@Reconstructo,
Reconstructo;109362 wrote:To quote Pilate: "What is truth?"
I recall from another thread that you believe in Kantian things-in-themselves. Well, we could perhaps make that a starting point and say that truth is correspondence with things-in-themselves; the totality of such things is 'the' truth.
Of course, I am perfectly aware that things-in-themselves are not directly knowable. You may reasonably go further and claim that they are not knowable at all. But it is also possible to believe that they are in some way
analagous to phenomena, i.e. that their specific nature is a necessary (though not sufficient) condition for the particular set of phenomena that we experience.

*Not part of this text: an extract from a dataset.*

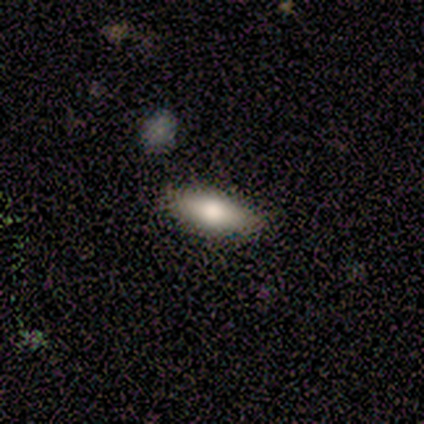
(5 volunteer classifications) A smooth galaxy with no disk features (80%) that is in between round and cigar-shaped (100%).

Vote fractions:
- Smooth or featured? smooth: 80% / star or artifact: 20% / featured or disk: 0%
- How rounded? in between: 100% / round: 0% / cigar-shaped: 0%
- Merging? none: 100% / minor disturbance: 0% / major disturbance: 0% / merger: 0%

If they do correspond in this way, then phenomena give us an encrypted (and incomplete) version of the truth. Of course, we can never
know that they correspond in this way (we can only assume it on a pragmatic basis), but it is
possible that they do.
Given this assumption, it is possible to believe that by studying phenomena closely, and by considering the extent of their stability and/or intersubjectivity, we can get closer and closer to the truth. If, however, one thinks that this is an impossible quest and that things-in-themselves are
completely unknowable, I think one should say that the truth also is completely unknowable. It only causes confusion if one redefines 'the truth' (i.e. the set of true things) as something we create. (We do, of course, create the abstract
concept of truth.)
I would, however, be interested to hear any opposing views.